- SELECTED EXCERPT:
☆ ☆ ☆

Monday, January 15, 2018

Only a Boche

French soldier, German POWs, volunteer ambulance driver
“It was eerie never to see Germans, or almost never,” writes Paul Fussell in The Great War and Modern Memory.* Fussell relates a British soldier’s first impression on seeing German prisoners of war:
Germans!....Even in the tumult of a few hours ago they had been distant and such very ‘unknown,’ mysterious, invisible beings….One felt, “So this is the Enemy. These are the firers of those invisible shots, those venomous machine guns, all the way from Germany and here at last we meet.”* 

In David Jones’ epic poem of the Great War, In Parenthesis, the Welsh soldier dedicates his work to friends and fellow soldiers, but also includes “the enemy front-fighters who shared our pains against whom we found ourselves by misadventure.”** 

“So this is the Enemy”—venomous brutes or comrades in misadventure? Soldiers and civilians on all sides wrestled to define their adversaries in terms that would make the killing easier and the war justifiable.  Actual meetings between adversaries complicated the stereotypes.

Only a Boche†

We brought him in from between the lines: we’d better have let him lie;
For what’s the use of risking one’s skin for a tyke that's going to die?
What’s the use of tearing him loose under a gruelling fire,
When he’s shot in the head, and worse than dead, and all messed up on the wire?

However, I say, we brought him in.  Diable! The mud was bad;
The trench was crooked and greasy and high, and oh, what a time we had!
And often we slipped, and often we tripped, but never he made a moan;
And how we were wet with blood and with sweat! but we carried him in like our own.

Now there he lies in the dug-out dim, awaiting the ambulance,
And the doctor shrugs his shoulders at him, and remarks, “He hasn’t a chance.”
And we squat and smoke at our game of bridge on the glistening, straw-packed floor,
And above our oaths we can hear his breath deep-drawn in a kind of snore.

German WWI postcard
For the dressing station is long and low, and the candles gutter dim,
And the mean light falls on the cold clay walls and our faces bristly and grim;
And we flap our cards on the lousy straw, and we laugh and jibe as we play,
And you’d never know that the cursed foe was less than a mile away.
As we con our cards in the rancid gloom, oppressed by that snoring breath,
You’d never dream that our broad roof-beam was swept by the broom of death.

☆ ☆ ☆

- INFORMATION SUPPLIED:
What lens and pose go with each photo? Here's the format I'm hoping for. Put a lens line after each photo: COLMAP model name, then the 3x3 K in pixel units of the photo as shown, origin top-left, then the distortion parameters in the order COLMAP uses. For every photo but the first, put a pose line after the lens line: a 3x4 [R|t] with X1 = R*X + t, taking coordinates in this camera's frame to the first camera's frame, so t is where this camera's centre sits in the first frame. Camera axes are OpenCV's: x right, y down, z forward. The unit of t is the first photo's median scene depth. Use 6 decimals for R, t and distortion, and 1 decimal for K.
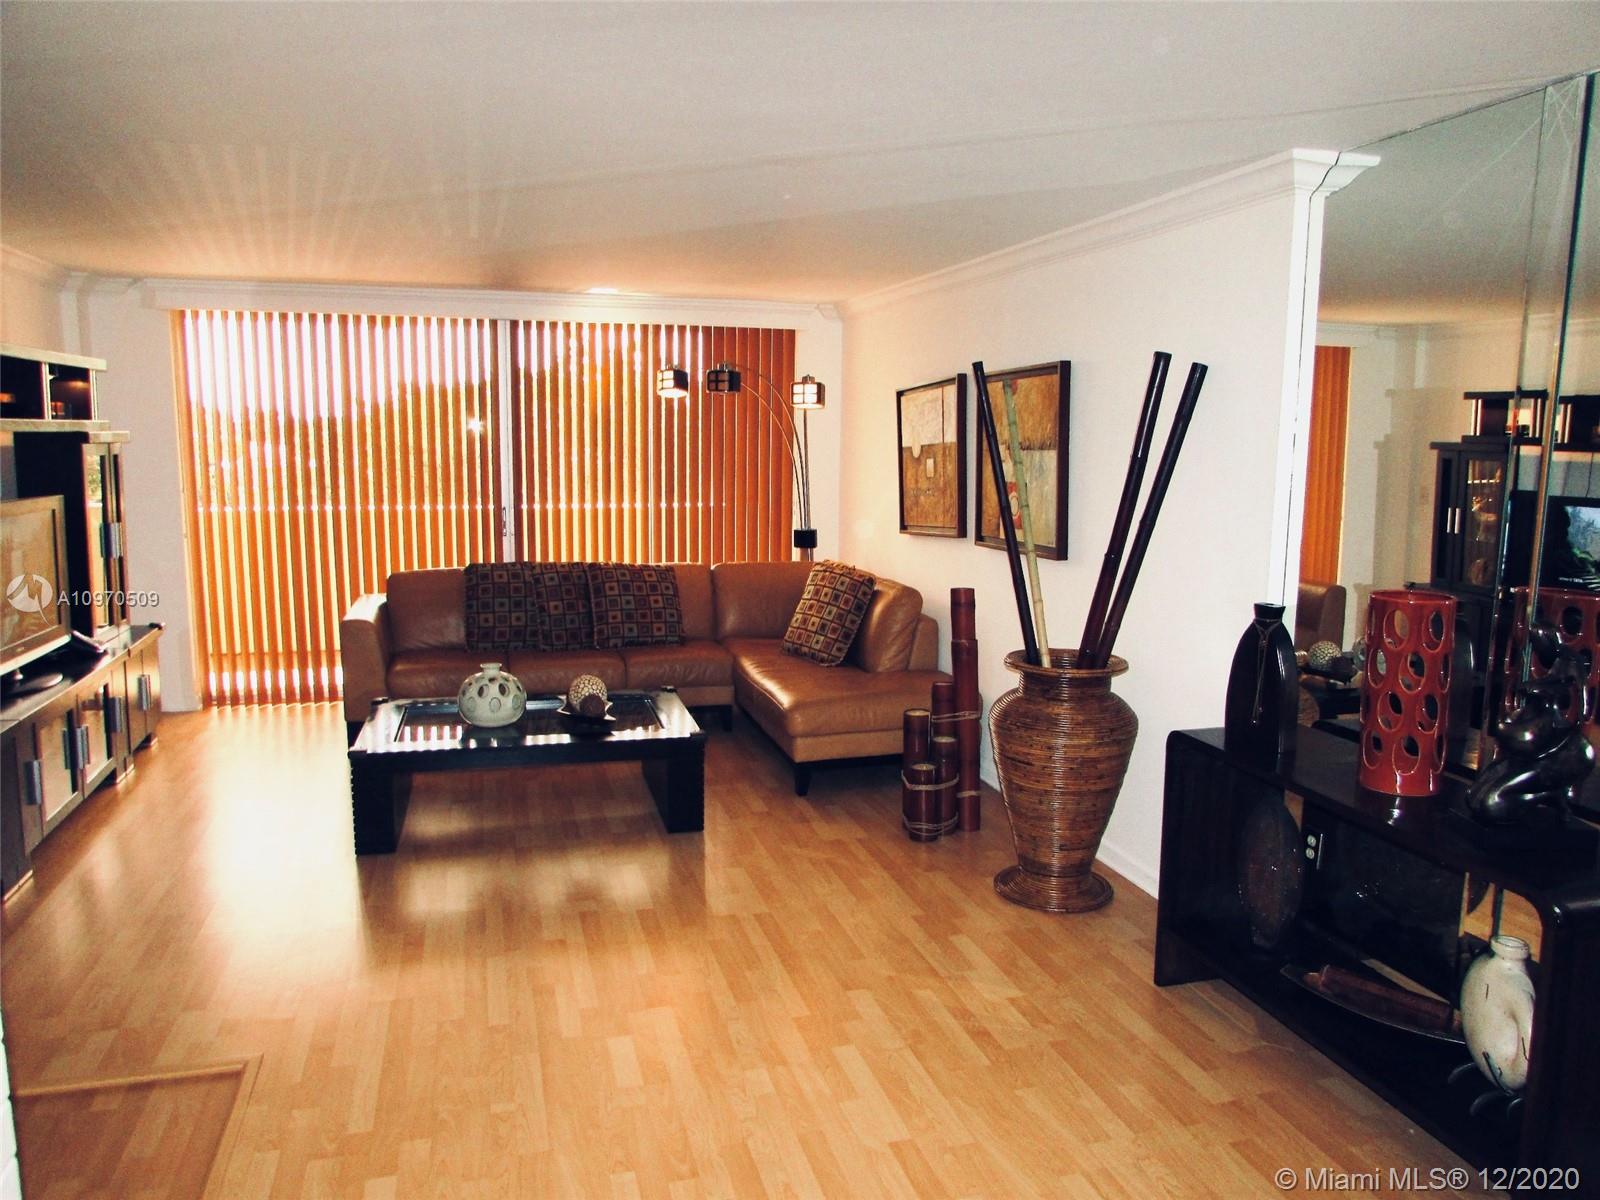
lens RADIAL K [[1158.1, 0, 797.5], [0, 1158.1, 602.6], [0, 0, 1]] dist [-0.018979, 0.005598]
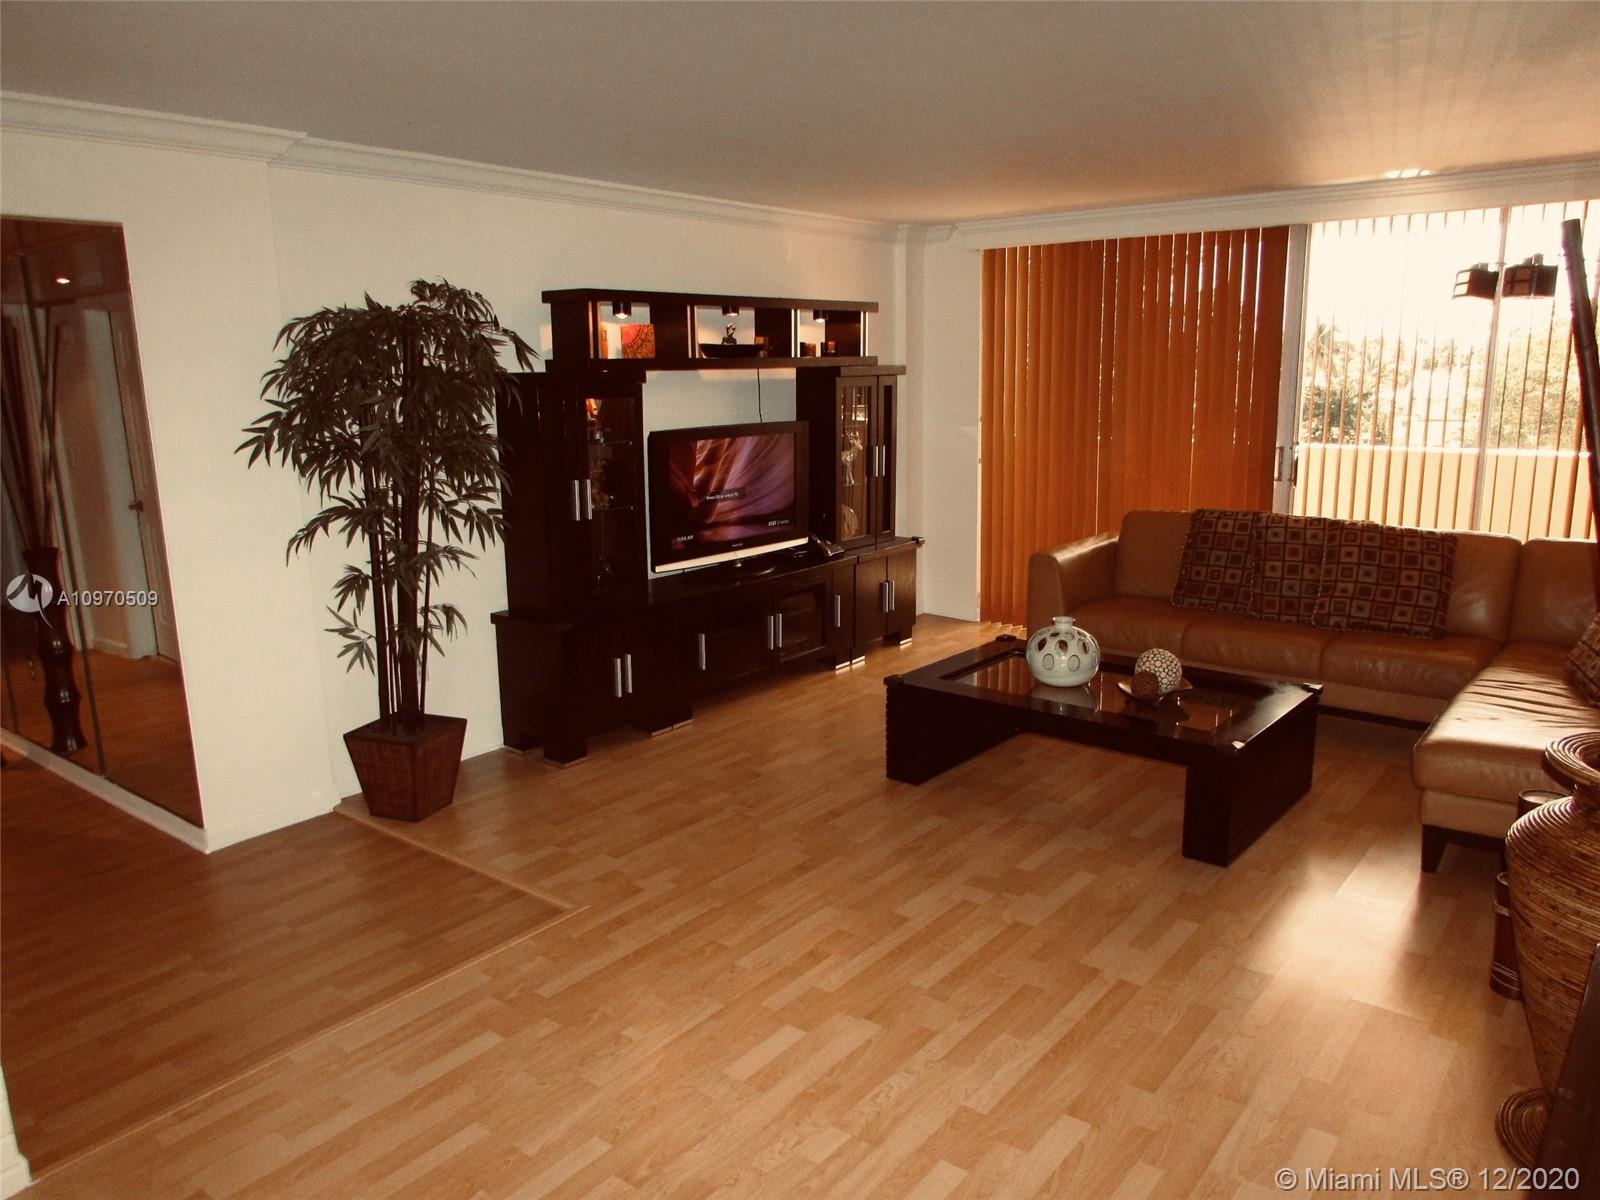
lens RADIAL K [[1158.1, 0, 797.5], [0, 1158.1, 602.6], [0, 0, 1]] dist [-0.018979, 0.005598]
pose [[0.586182, 0.146624, -0.796801, 0.291886], [-0.097787, 0.989102, 0.110072, -0.033615], [0.804257, 0.013395, 0.594131, 0.247534]]
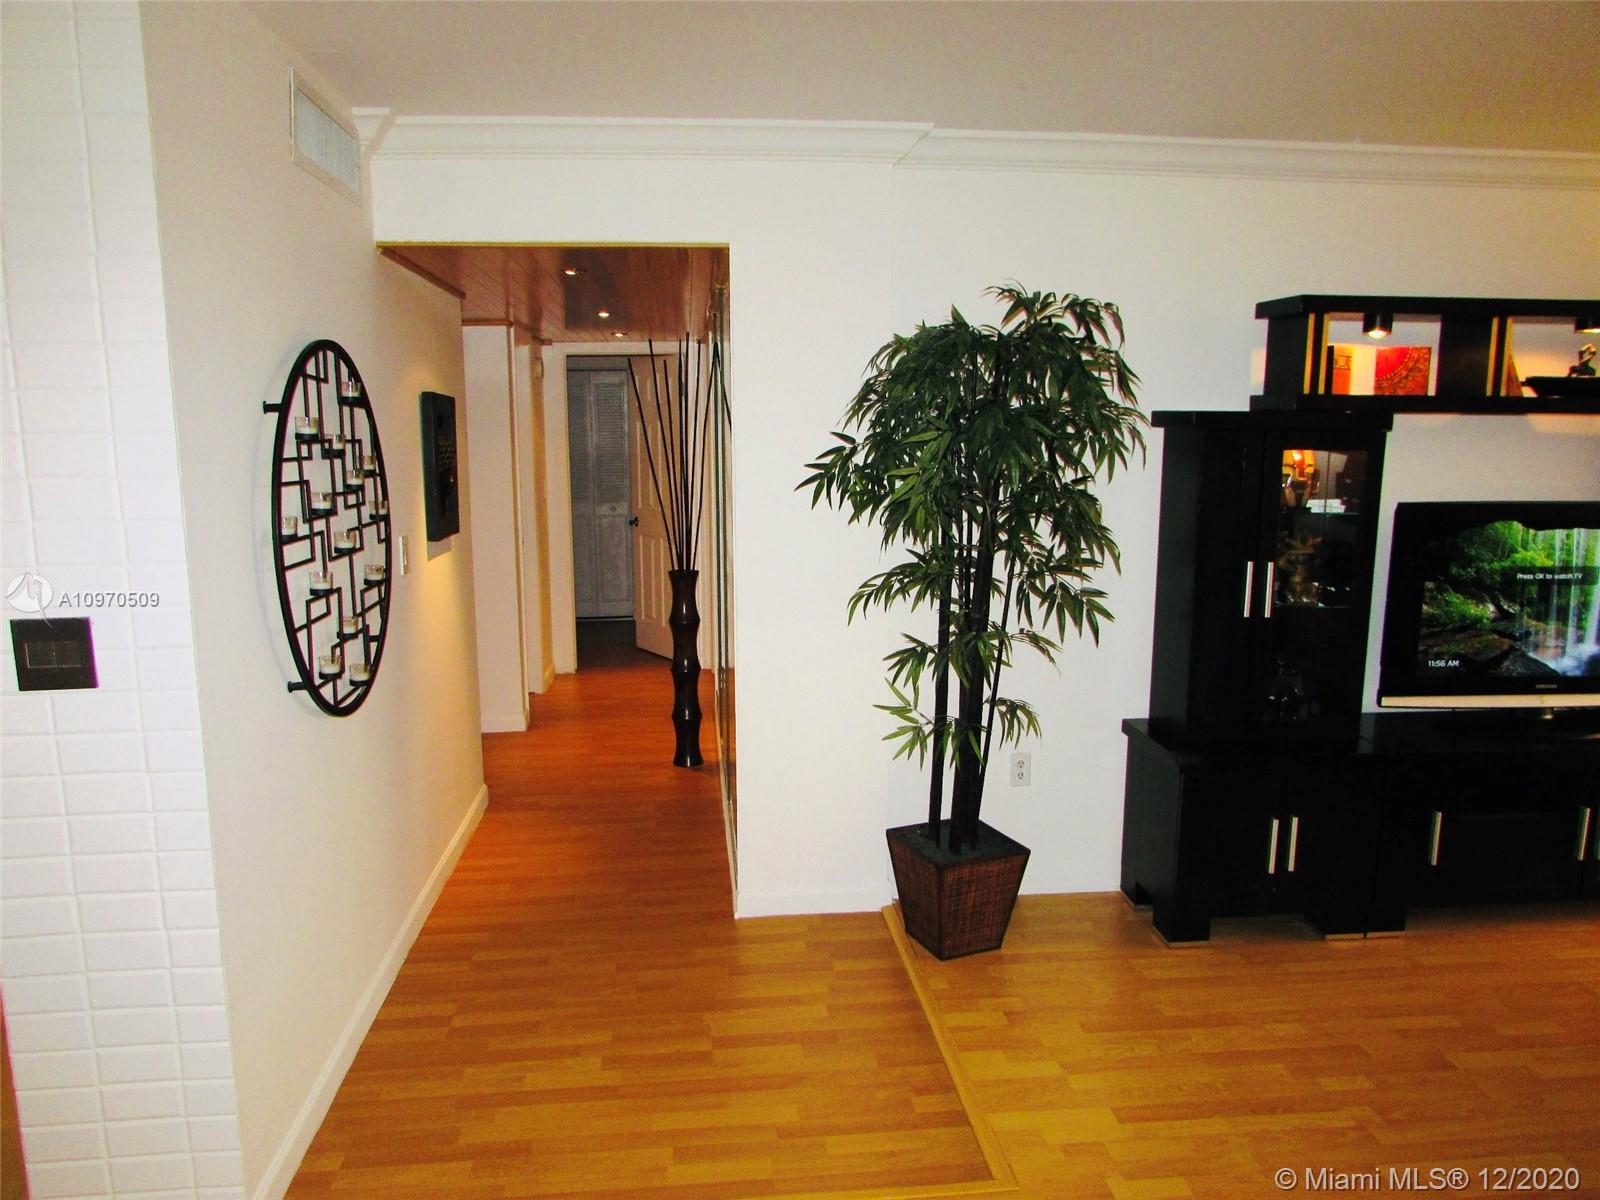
lens RADIAL K [[1158.1, 0, 797.5], [0, 1158.1, 602.6], [0, 0, 1]] dist [-0.018979, 0.005598]
pose [[-0.166737, 0.148260, -0.974791, 0.145330], [-0.150708, 0.973182, 0.173794, -0.061227], [0.974416, 0.175887, -0.139922, 0.472536]]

☆ ☆ ☆

- TASK DETAILS:
In the post, the poem's speaker says "we'd better have let him lie." What reason does the poem give for this view? Answer from the post alone.

- YOUR SOLUTION:
The man was going to die anyway. He was shot in the head and "all messed up on the wire," so tearing him loose under heavy fire meant risking the rescuers' own lives for no purpose.